Over the past few weeks, Discord has had a number of outages. Two of those were particularly severe, on the 7th and 8th, resulting in hours of downtime each.
This is clearly unacceptable, and we’re sorry. We understand how important Discord is to each of you — whether you’re talking to friends, playing games together, or building your communities — and these kinds of interruptions are just not okay. We want you to be able to rely on us to be there for you, and we’ve let you down.
The TLDR is that we’ve grown a lot this past year (in terms of users and features), and we did not stay ahead of that growth in a couple of places that have been behind the recent outages.
To address this,
- As of last week, we’ve reprioritized most of Discord’s infrastructure engineering team to be part of a new Reliability Strike Team. Among them are some of our most senior engineers.
- The goal of this team is to focus on improving the stability and performance of our platform for the rest of the year and through 2020.
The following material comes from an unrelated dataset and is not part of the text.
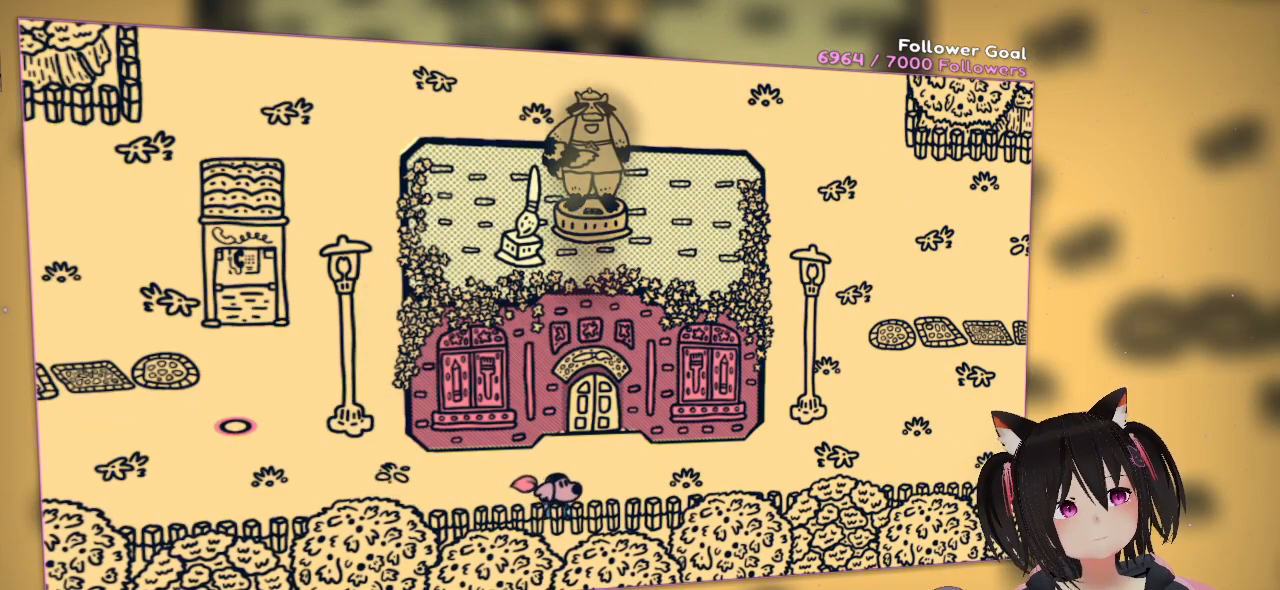
{"buttons": [], "left_stick": "down-right", "right_stick": "center", "events": [[83, "left_stick", "down-right"], [317, "left_stick", "up-right"], [483, "left_stick", "down-right"]]}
- The team has already worked through the weekend and shipped dozens of improvements, including adding more capacity to many of our systems and reducing load on our main user database by about 50%.
- We believe that, with these improvements already deployed and more to come this week, the majority of the incidents that have been happening will not continue to happen.
- The work does not stop here. We will continue to double down on stability investments throughout the future.
Discord is supposed to just work — wherever you are, whatever you’re doing. That’s our goal, and we haven’t been hitting that. We’re sorry, and it’s our promise to you that we’re doing everything we can (and making progress!) towards fixing this.
I know this blog post is brief and light on detail (because we’ve been busy fixing things!) but stay tuned. We will write up and share the technical details of these recent outages, what we’ve been doing, talk about the details of our infrastructure plans for next year.
Thanks for reading.